This mixture of travel and shopping is key to understanding Abloh’s path from serving as Kanye West’s creative consigliare to creating the cult label Pyrex Vision to founding his ultra-popular brand Off-White. He and his friends were once relegated to the role of superconsumers, until they decided to show up uninvited to Paris Men’s Fashion Week in 2009. That trip was immortalized by a group photo with West in the center holding a Goyard suitcase. Abloh stood at the flank of the clique, wearing a bright blue Moncler puffer vest. South Park later used the photo for a famous spoof, but Abloh is quick to point out that it was also an inception moment for fashion blogging.

Almost a decade later, “influencers” are now more doted upon than fashion editors, and Abloh and his cohort seem to be having the last laugh. The designer himself still relishes in the contradiction of toting around DJ equipment in a monogrammed carry-all. Abloh looks back at the dawn of this “streetwear” era as a consumer revolt, a shift wherein the purchaser is placed at the helm of the machinery that produces culture. The only tools necessary are a smartphone, a screen-printer, and a box of blank t-shirts.

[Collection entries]
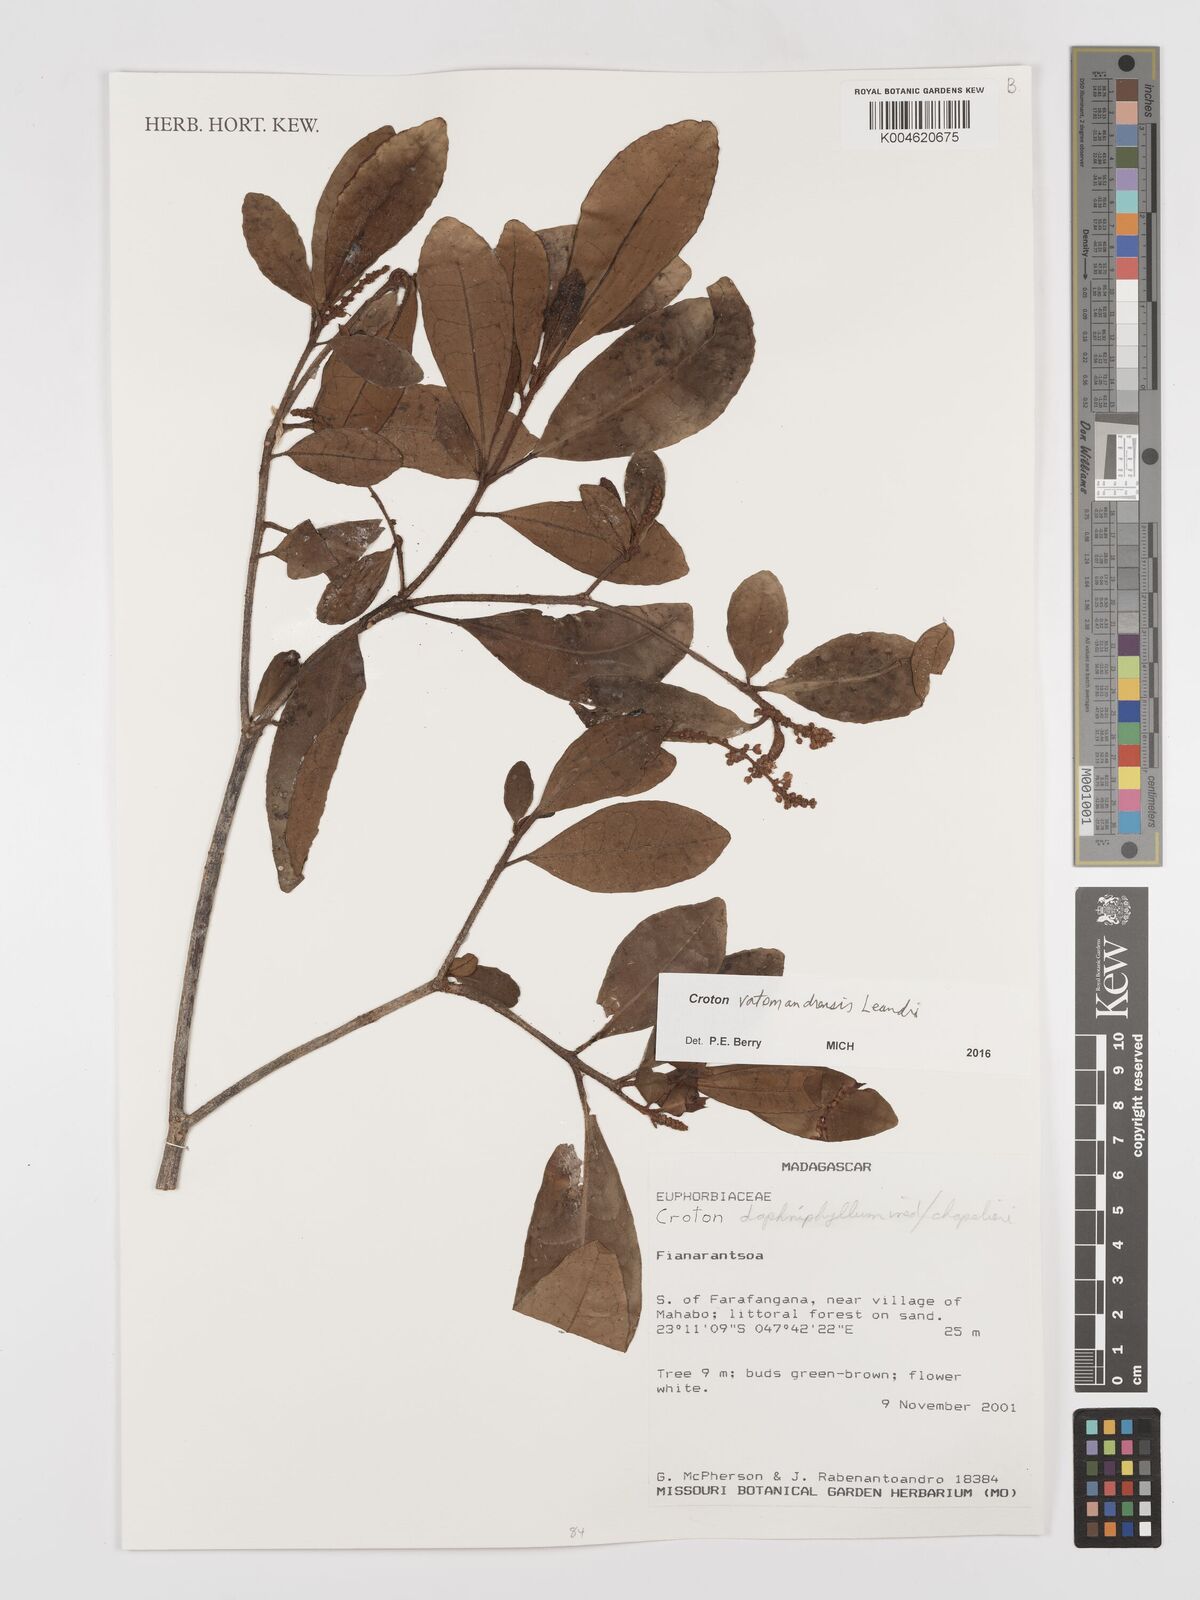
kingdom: Plantae
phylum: Tracheophyta
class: Magnoliopsida
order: Malpighiales
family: Euphorbiaceae
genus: Croton
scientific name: Croton vatomandrensis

## Set tasks
1. In the passage about Abloh, copy everything from "Almost a decade" down to "of blank t-shirts.".
2. According to the passage about Abloh, what was he wearing in the 2009 group photo?
The items come from a separate source.

## Responses for each task
1.
Almost a decade later, “influencers” are now more doted upon than fashion editors, and Abloh and his cohort seem to be having the last laugh. The designer himself still relishes in the contradiction of toting around DJ equipment in a monogrammed carry-all. Abloh looks back at the dawn of this “streetwear” era as a consumer revolt, a shift wherein the purchaser is placed at the helm of the machinery that produces culture. The only tools necessary are a smartphone, a screen-printer, and a box of blank t-shirts.

2. A bright blue Moncler puffer vest.